Dois fortes sismos atingiram a Venezuela, esta quarta‑feira, dia 24 de junho de 2026, às 23h05 em Portugal (18h05 hora local), provocando o colapso e danos em centenas de edifícios e deixando um número ainda indeterminado de pessoas sem casa. O primeiro abalo, de magnitude 7,2, teve epicentro perto de San Felipe, a uma profundidade de 21,9 quilómetros e, menos de um minuto depois, um segundo sismo, de magnitude 7,5, foi registado perto de Yumare, a cerca de 10 quilómetros de profundidade, afetando duramente zonas como Caracas e La Guaira.
De acordo com o mais recente balanço divulgado por Jorge Rodríguez, presidente da Assembleia Nacional da Venezuela, cerca de 250 edifícios estão danificados na sequência dos dois sismos. Este número abrange tanto colapsos totais como danos estruturais graves que tornam as construções inabitáveis, obrigando à evacuação de moradores e ao corte de acessos por razões de segurança. Face ao cenário de destruição, o Governo local declarou o estado de emergência, sem apresentar ainda um levantamento completo de todas as estruturas afetadas.
Em cidades como Caracas e, sobretudo, em La Guaira, no norte do país, decretada zona de catástrofe, multiplicam‑se os prédios com fachadas desabadas, paredes rachadas e pisos instáveis. Em alguns casos, o segundo abalo, mais forte e muito próximo no tempo, acabou por comprometer edifícios que tinham resistido parcialmente ao primeiro tremor de terra, contribuindo para o colapso total ou para danos que obrigam ao seu esvaziamento imediato. O resultado é um rasto de escombros em zonas residenciais densamente povoadas, com carros esmagados, infraestruturas básicas interrompidas e famílias impedidas de regressar a casa.
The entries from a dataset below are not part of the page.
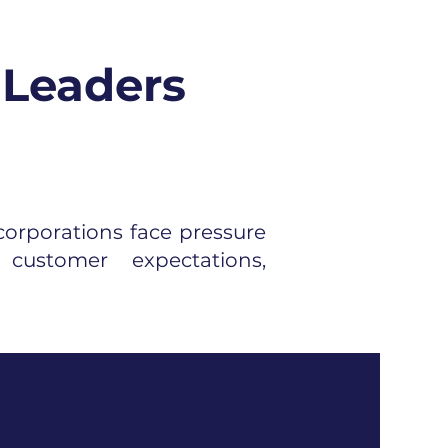
 Leaders
corporations face pressure
customer expectations,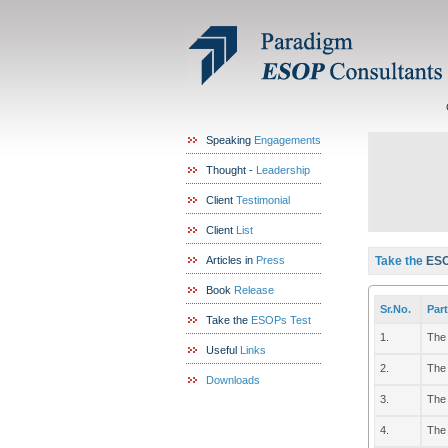
Speaking
Engagements
Thought -
Leadership
Client
Testimonial
Client
List
Articles in
Press
Take the
ESO
Book
Release
Sr.No.
Part
Take the
ESOPs Test
1.
The 
Useful
Links
2.
The 
Downloads
3.
The 
4.
The 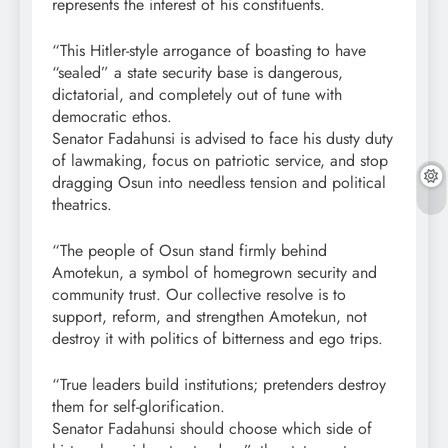
represents the interest of his constituents.
“This Hitler-style arrogance of boasting to have
“sealed” a state security base is dangerous,
dictatorial, and completely out of tune with
democratic ethos.
Senator Fadahunsi is advised to face his dusty duty
of lawmaking, focus on patriotic service, and stop
dragging Osun into needless tension and political
theatrics.
“The people of Osun stand firmly behind
Amotekun, a symbol of homegrown security and
community trust. Our collective resolve is to
support, reform, and strengthen Amotekun, not
destroy it with politics of bitterness and ego trips.
“True leaders build institutions; pretenders destroy
them for self-glorification.
Senator Fadahunsi should choose which side of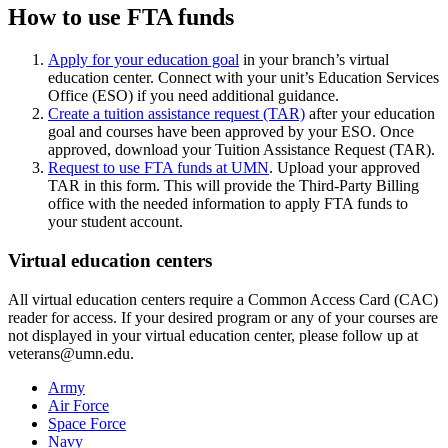
How to use FTA funds
Apply for your education goal
in your branch’s virtual
education center. Connect with your unit’s Education Services
Office (ESO) if you need additional guidance.
Create a tuition assistance request (TAR)
after your education
goal and courses have been approved by your ESO. Once
approved, download your Tuition Assistance Request (TAR).
Request to use FTA funds at UMN
. Upload your approved
TAR in this form. This will provide the Third-Party Billing
office with the needed information to apply FTA funds to
your student account.
Virtual education centers
All virtual education centers require a Common Access Card (CAC)
reader for access. If your desired program or any of your courses are
not displayed in your virtual education center, please follow up at
veterans@umn.edu
.
Army
Air Force
Space Force
Navy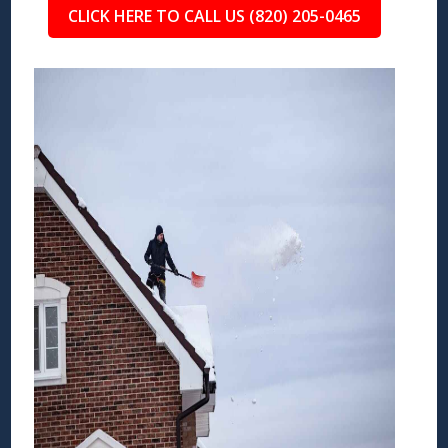
CLICK HERE TO CALL US (820) 205-0465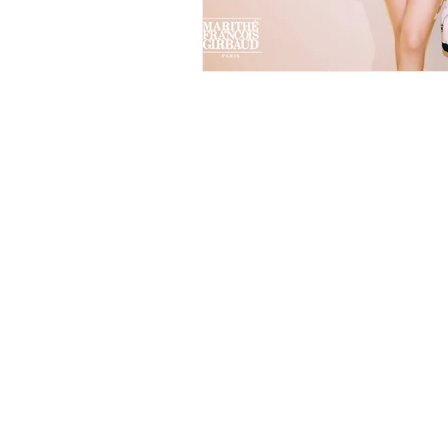
TANAMONGKOL PART., LTD.
(HEAD OFFICE)
115-115/6 Soi Phetkasem 102/2
Bangkaenuer Bangkae Bangkok 10160
BUSINESS HOURS
Monday - Saturday
8.30 - 17.30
O efeito direto desta destruição é o aumento rápido do número de pessoas desalojadas. Embora não existam, para já, dados oficiais consolidados sobre quantos perderam o teto, sabe‑se que muitas famílias encontram‑se agora em abrigos improvisados, enquanto as autoridades tentam encontrar os cerca de 50 mil desaparecidos.
Os dados oficiais até ao momento apontava para 70 mil pessoas afetadas pelo duplo sismo, 50 mil estão desaparecidos, existem 589 mortos, onde 9 são portugueses ou lusodescendentes e quase 5 mil feridos, sobretudo em La Guaira.
A destruição de prédios residenciais e comerciais está, assim, no centro das estatísticas mais recentes, e as equipas de socorro admitem que o número de vítimas possa continuar a subir à medida que são alcançadas zonas ainda inacessíveis.
Perante a dificuldade em obter informação oficial atualizada sobre desaparecidos, a sociedade civil organizou‑se para tentar localizar pessoas que viviam ou trabalhavam em edifícios agora destruídos ou gravemente danificados.
Duas plataformas online, “Desaparecidos Terremoto Venezuela” e “Venezuela te busca”, foram criadas para registar nomes, fotografias, último local conhecido e contactos de familiares. A primeira indica ter já localizado 7.882 pessoas, mantendo 49.716 ainda por rastrear e a segunda refere 5.416 pessoas localizadas e 23.154 por localizar. Estes números, ainda que não oficiais, dão uma ideia da escala do impacto da destruição provocada por sismos separados por 39 segundos.